Within Reason’s Garden: Dante Alighieri and the Redefinition of Courtly Love
Katherine Rabogliatti, Wellesley College
Dante Alighieri’s Divine Comedy constitutes one of the most famous disavowals of courtly romance and courtly love in Western literary history. Although the entirety of Dante’s Divine Comedy can be read as a commentary on the nature of love, he prefigures later writers with the creation of the so-called anti-roman, a deliberately stereotypical and critical presentation of common tropes of courtly love in the narrative of the damned Francesca da Rimini in Inferno 5. It is in this canto, as well as Purgatorio 18, that he most clearly rebukes the contemporary notion of courtly love and redefines it in his own terms. Whereas courtly literature presents love as an overpowering storm that eclipses reason, Dante proposes that true love exists in harmony with free will and rational thought. He critiques the genre of courtly romance as a whole, while simultaneously reconceptualizing and offering his own definition of ‘love’ that aligns with Christian morality.
Masculinity, Power, and Death: Cleopatra in Boccaccio’s De Mulieribus Claris
Emily Aguilar, Bryn Mawr College
While the Roman Republic collapsed, Cleopatra VII ruled Egypt as the most powerful woman in the world.
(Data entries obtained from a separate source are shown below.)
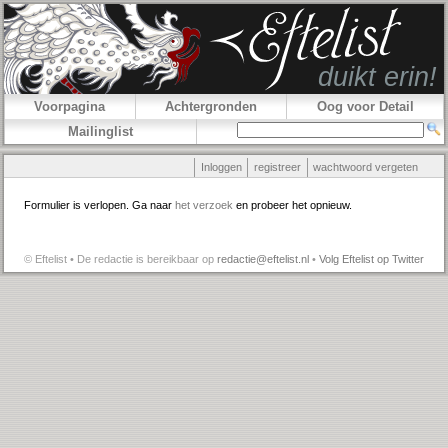
Voorpagina
Achtergronden
Oog voor Detail
Mailinglist
Inloggen
registreer
wachtwoord vergeten
Formulier is verlopen. Ga naar
het verzoek
en probeer het opnieuw.
© Eftelist • De redactie is bereikbaar op
redactie@eftelist.nl
•
Volg Eftelist op Twitter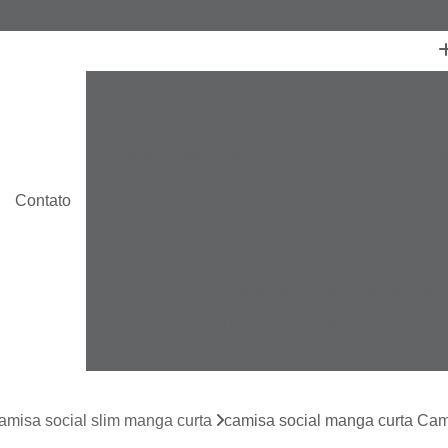
Camisaria Masculina
Camisaria Masculin
Camisaria Masculina no Atacado
Camisaria Masculina Plus Size
Camisaria Ma
Camisaria Social Masculina
Camisaria Socia
Contato
Camisa Esporte Fino Branca
C
Camisa Esporte Fino Masculina
Camisa E
Camisa Masculina Esporte Fino
Camisa Social Esporte Fino Masculina
Ca
Camisa de Linho Masculina
Camisa Estam
Camisa Linho Masculina
Camisa Listrada 
amisa social slim manga curta
camisa social manga curta Ca
Camisa Masculina
Camisa Masculina Es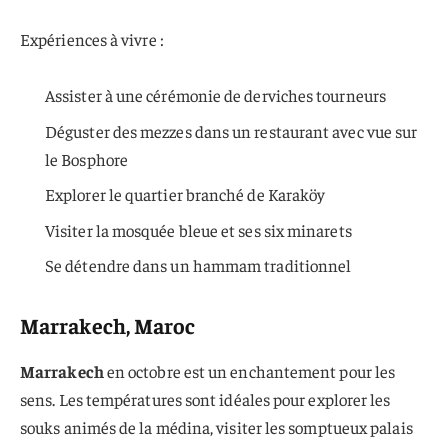
Expériences à vivre :
Assister à une cérémonie de derviches tourneurs
Déguster des mezzes dans un restaurant avec vue sur
le Bosphore
Explorer le quartier branché de Karaköy
Visiter la mosquée bleue et ses six minarets
Se détendre dans un hammam traditionnel
Marrakech, Maroc
Marrakech
en octobre est un enchantement pour les
sens. Les températures sont idéales pour explorer les
souks animés de la médina, visiter les somptueux palais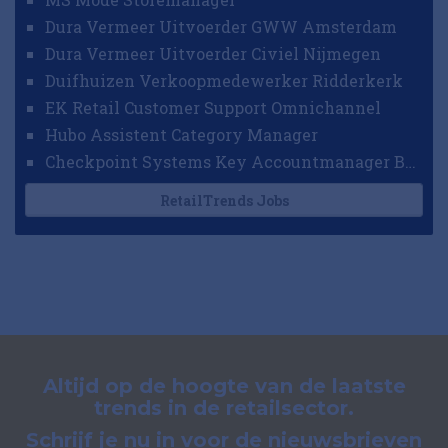
Dura Vermeer Uitvoerder GWW Amsterdam
Dura Vermeer Uitvoerder Civiel Nijmegen
Duifhuizen Verkoopmedewerker Ridderkerk
EK Retail Customer Support Omnichannel
Hubo Assistent Category Manager
Checkpoint Systems Key Accountmanager Benelux
RetailTrends Jobs
Altijd op de hoogte van de laatste
trends in de retailsector.
Schrijf je nu in voor de nieuwsbrieven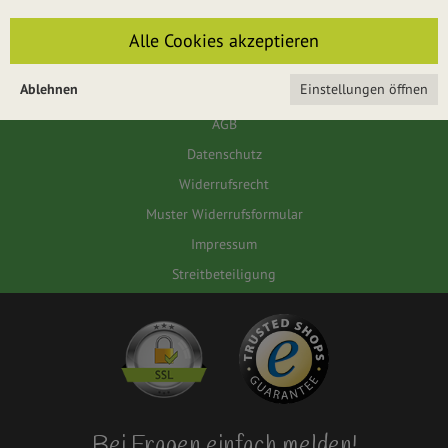
Für das Passwort muss die Groß-/Kleinschreibung beachtet werden.
Alle Cookies akzeptieren
ANMELDEN
Ablehnen
Einstellungen öffnen
AGB
Datenschutz
Widerrufsrecht
Muster Widerrufsformular
Impressum
Streitbeteiligung
Bei Fragen einfach melden!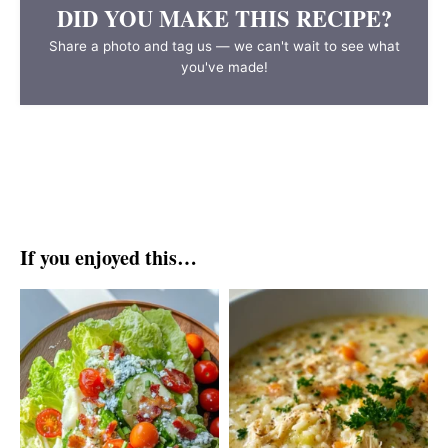
DID YOU MAKE THIS RECIPE?
Share a photo and tag us — we can't wait to see what
you've made!
If you enjoyed this…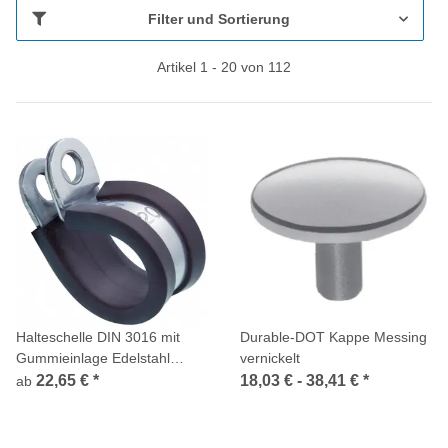
Filter und Sortierung
Artikel 1 - 20 von 112
Halteschelle DIN 3016 mit
Durable-DOT Kappe Messing
Gummieinlage Edelstahl
vernickelt
A2/Gummi
22,65 €
*
18,03 € -
38,41 €
*
ab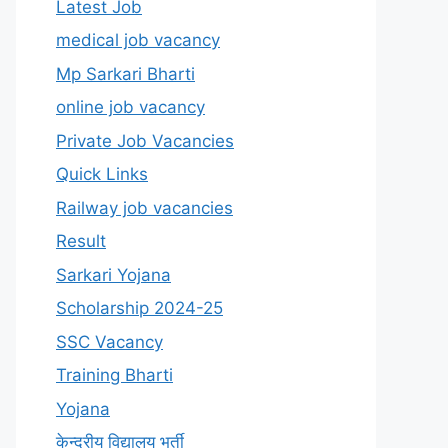
Latest Job
medical job vacancy
Mp Sarkari Bharti
online job vacancy
Private Job Vacancies
Quick Links
Railway job vacancies
Result
Sarkari Yojana
Scholarship 2024-25
SSC Vacancy
Training Bharti
Yojana
केन्द्रीय विद्यालय भर्ती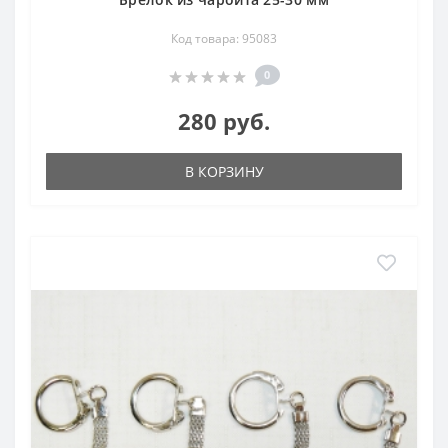
Код товара: 95083
0
280 руб.
В КОРЗИНУ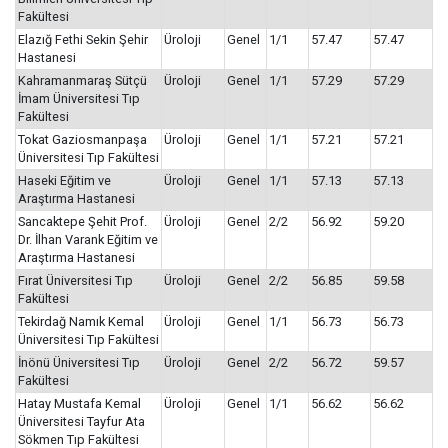
Fakültesi
Elazığ Fethi Sekin Şehir
Üroloji
Genel
1/1
57.47
57.47
Hastanesi
Kahramanmaraş Sütçü
Üroloji
Genel
1/1
57.29
57.29
İmam Üniversitesi Tıp
Fakültesi
Tokat Gaziosmanpaşa
Üroloji
Genel
1/1
57.21
57.21
Üniversitesi Tıp Fakültesi
Haseki Eğitim ve
Üroloji
Genel
1/1
57.13
57.13
Araştırma Hastanesi
Sancaktepe Şehit Prof.
Üroloji
Genel
2/2
56.92
59.20
Dr. İlhan Varank Eğitim ve
Araştırma Hastanesi
Fırat Üniversitesi Tıp
Üroloji
Genel
2/2
56.85
59.58
Fakültesi
Tekirdağ Namık Kemal
Üroloji
Genel
1/1
56.73
56.73
Üniversitesi Tıp Fakültesi
İnönü Üniversitesi Tıp
Üroloji
Genel
2/2
56.72
59.57
Fakültesi
Hatay Mustafa Kemal
Üroloji
Genel
1/1
56.62
56.62
Üniversitesi Tayfur Ata
Sökmen Tıp Fakültesi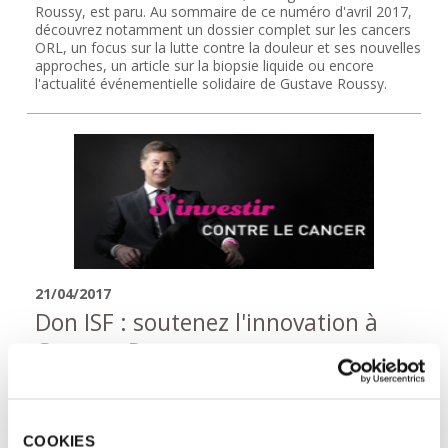
Roussy, est paru. Au sommaire de ce numéro d'avril 2017,
découvrez notamment un dossier complet sur les cancers
ORL, un focus sur la lutte contre la douleur et ses nouvelles
approches, un article sur la biopsie liquide ou encore
l'actualité événementielle solidaire de Gustave Roussy.
21/04/2017
Don ISF : soutenez l'innovation à
Gustave Roussy
Soutenez Gustave Roussy en versant votre impôt sur la
fortune et participez à une grande mission : guérir le cancer
avant la fin du siècle !
COOKIES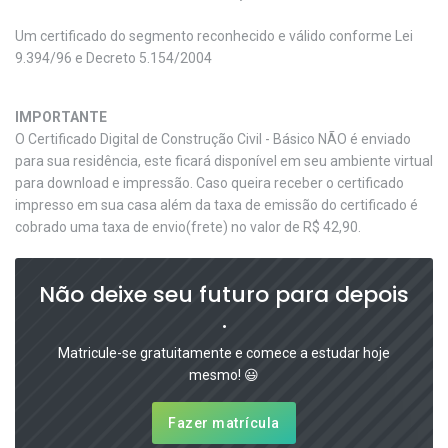
Um certificado do segmento reconhecido e válido conforme Lei
9.394/96 e Decreto 5.154/2004
IMPORTANTE
O Certificado Digital de Construção Civil - Básico NÃO é enviado
para sua residência, este ficará disponível em seu ambiente virtual
para download e impressão. Caso queira receber o certificado
impresso em sua casa além da taxa de emissão do certificado é
cobrado uma taxa de envio(frete) no valor de R$ 42,90.
Não deixe seu futuro para depois
.
Matricule-se gratuitamente e comece a estudar hoje
mesmo! 😃
Fazer matrícula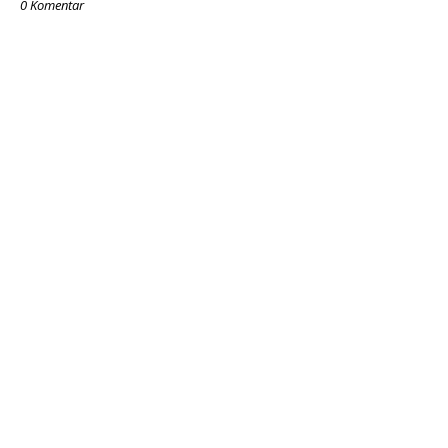
0 Komentar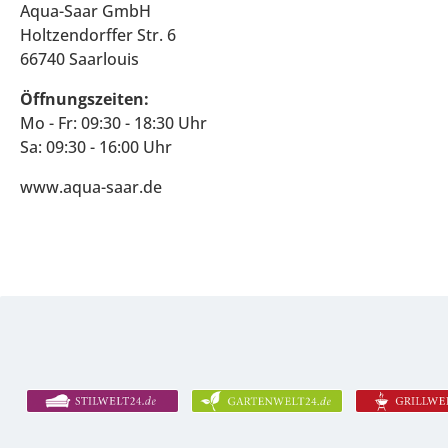
Aqua-Saar GmbH
Holtzendorffer Str. 6
66740 Saarlouis
Öffnungszeiten:
Mo - Fr: 09:30 - 18:30 Uhr
Sa: 09:30 - 16:00 Uhr
www.aqua-saar.de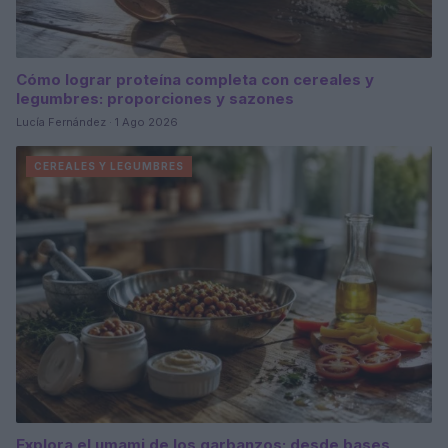
Cómo lograr proteína completa con cereales y
legumbres: proporciones y sazones
Lucía Fernández · 1 Ago 2026
CEREALES Y LEGUMBRES
Explora el umami de los garbanzos: desde bases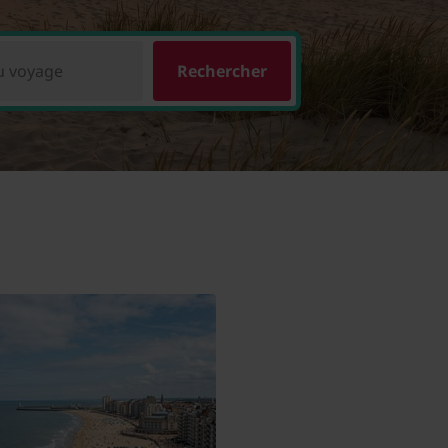
u voyage
Rechercher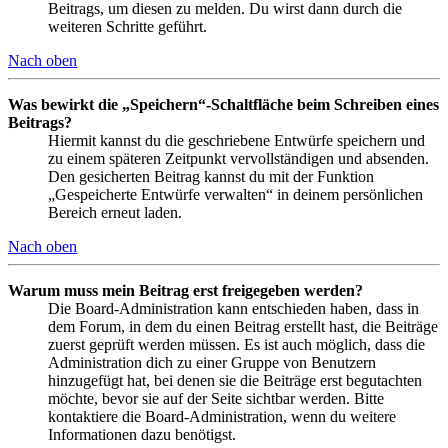
Beitrags, um diesen zu melden. Du wirst dann durch die
weiteren Schritte geführt.
Nach oben
Was bewirkt die „Speichern“-Schaltfläche beim Schreiben eines
Beitrags?
Hiermit kannst du die geschriebene Entwürfe speichern und
zu einem späteren Zeitpunkt vervollständigen und absenden.
Den gesicherten Beitrag kannst du mit der Funktion
„Gespeicherte Entwürfe verwalten“ in deinem persönlichen
Bereich erneut laden.
Nach oben
Warum muss mein Beitrag erst freigegeben werden?
Die Board-Administration kann entschieden haben, dass in
dem Forum, in dem du einen Beitrag erstellt hast, die Beiträge
zuerst geprüft werden müssen. Es ist auch möglich, dass die
Administration dich zu einer Gruppe von Benutzern
hinzugefügt hat, bei denen sie die Beiträge erst begutachten
möchte, bevor sie auf der Seite sichtbar werden. Bitte
kontaktiere die Board-Administration, wenn du weitere
Informationen dazu benötigst.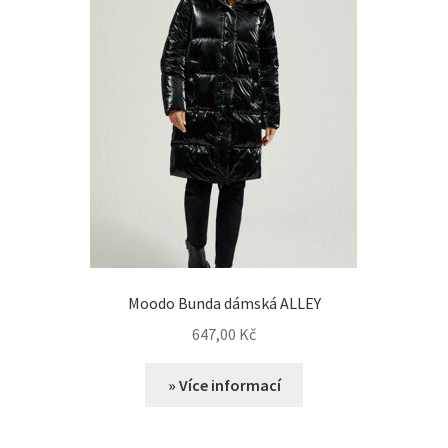
Moodo Bunda dámská ALLEY
647,00
Kč
» Více informací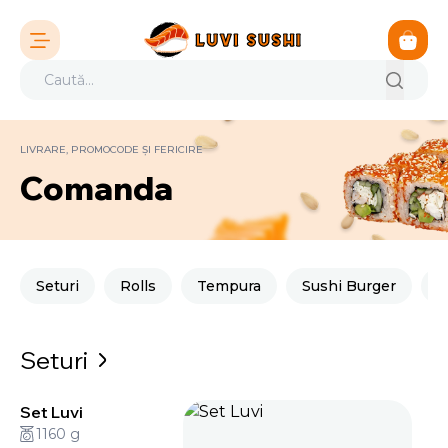
LIVRARE, PROMOCODE ȘI FERICIRE
Comanda
Seturi
Rolls
Tempura
Sushi Burger
M
Seturi
Set Luvi
1160 g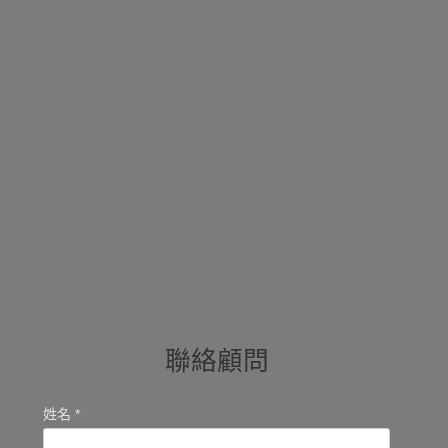
聯絡顧問
姓名 *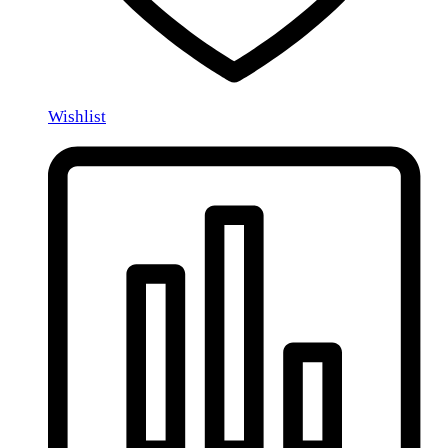
Wishlist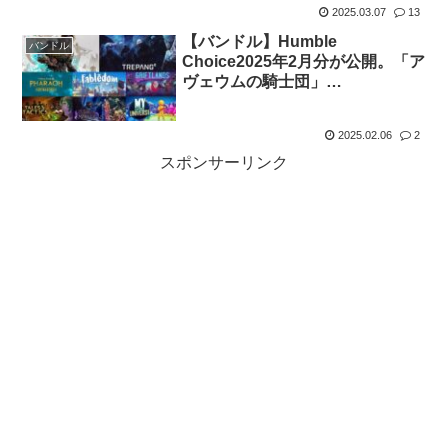
2025.03.07
13
【バンドル】Humble
バンドル
Choice2025年2月分が公開。「ア
ヴェウムの騎士団」
「Trepang2」他全8タイトルがセ
ットで11.99ドル
2025.02.06
2
スポンサーリンク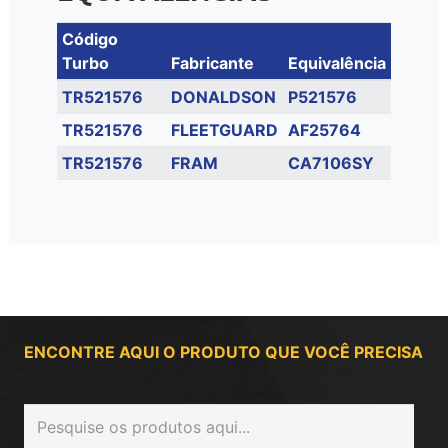
Código
Turbo
Fabricante
Equivalência
TR521576
DONALDSON
P521576
TR521576
FLEETGUARD
AF25764
TR521576
FRAM
CA7106SY
ENCONTRE AQUI O PRODUTO QUE VOCÊ PRECISA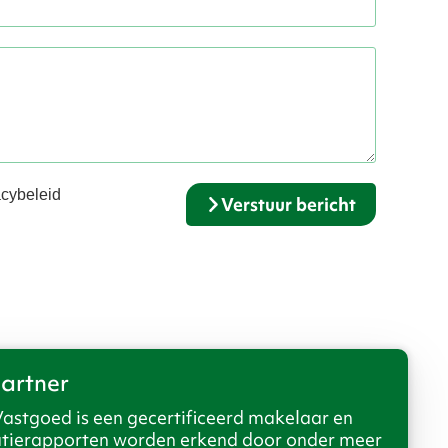
acybeleid
Verstuur bericht
artner
Vastgoed is een gecertificeerd makelaar en
atierapporten worden erkend door onder meer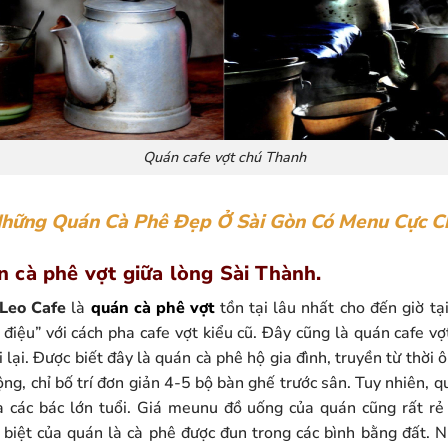
Quán cafe vợt chú Thanh
hững Quán Cà Phê Đẹp Ở Sài Gòn Có Menu Cực C
 cà phê vợt giữa lòng Sài Thành.
Leo Cafe
là
quán cà phê vợt
tồn tại lâu nhất cho đến giờ t
điệu” với cách pha cafe vợt kiểu cũ. Đây cũng là quán cafe v
i lại. Được biết đây là quán cà phê hộ gia đình, truyền từ thời
g, chỉ bố trí đơn giản 4-5 bộ bàn ghế trước sân. Tuy nhiên, 
à các bác lớn tuổi. Giá meunu đồ uống của quán cũng rất rẻ
biệt của quán là cà phê được đun trong các bình bằng đất. Nh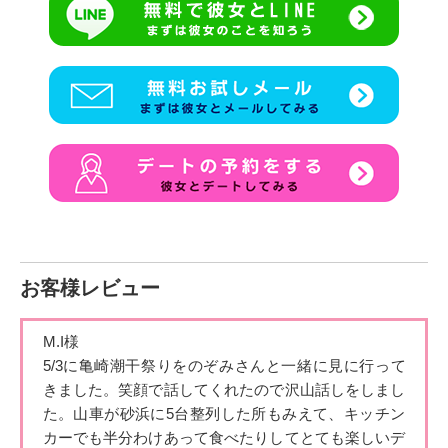
お客様レビュー
M.I様
5/3に亀崎潮干祭りをのぞみさんと一緒に見に行って
きました。
笑顔で話してくれたので沢山話しをしまし
た。山車が砂浜に5台整
列した所もみえて、キッチン
カーでも半分わけあって食べたりして
とても楽しいデ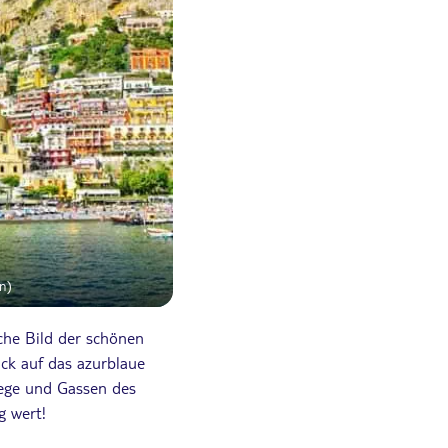
en)
sche Bild der schönen
ck auf das azurblaue
Wege und Gassen des
g wert!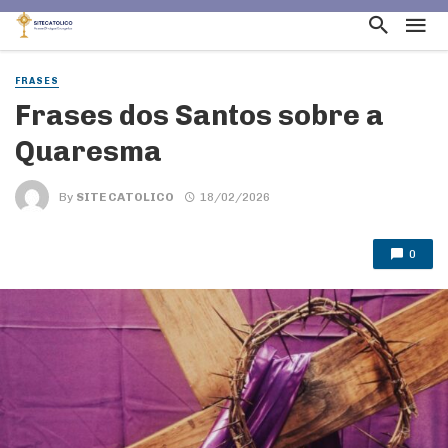
FRASES
Frases dos Santos sobre a
Quaresma
By
SITE CATOLICO
18/02/2026
0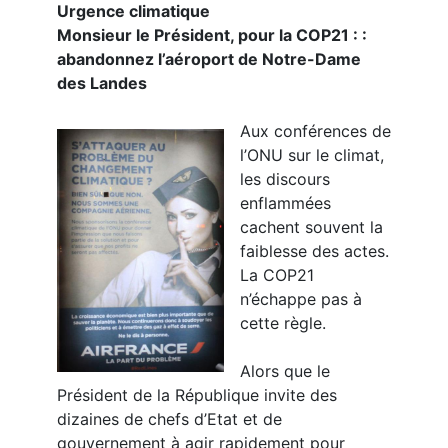
Urgence climatique
Monsieur le Président, pour la COP21 : :
abandonnez l’aéroport de Notre-Dame
des Landes
Aux conférences de
l’ONU sur le climat,
les discours
enflammées
cachent souvent la
faiblesse des actes.
La COP21
n’échappe pas à
cette règle.
Alors que le
Président de la République invite des
dizaines de chefs d’Etat et de
gouvernement à agir rapidement pour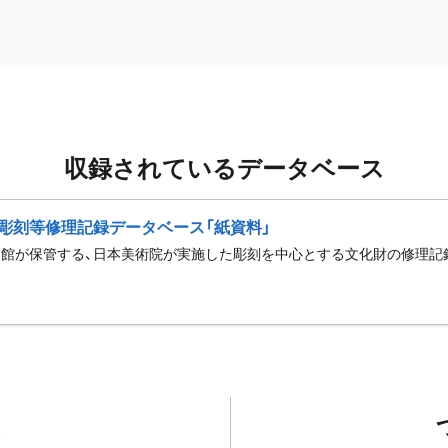
収録されているデータベース
彫刻等修理記録データベース「紙資料」
館が保管する、日本美術院が実施した彫刻を中心とする文化財の修理記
Nearly 1400 years later, Giovanni Boccaccio wrote De Mulieribus Claris to honor women who overcame the limitations of their sex with a virilis animus, a “manly spirit.” Cleopatra was a puzzle to Boccaccio: while she undeniably displayed the “manly” characteristics of intelligence and bravery, Boccaccio’s Roman sources portrayed her as an uncontrollable corrupting influence. In this paper I will explore Cleopatra’s masculinity and power in De Mulieribus Claris, specifically through her interactions with men. By comparing Boccaccio’s work to his classical sources and examining the differences between them, we discover how Boccaccio used Cleopatra’s story to articulate his views on women who were not only “masculine,” but too “masculine.” Because Boccaccio’s intended audience was educated men, his Cleopatra could not seem to justify female sexuality and ambition, lest she be seen as a threat to her male reader’s power. The result is a vilified and demeaned Cleopatra, who must be destroyed by honorable men.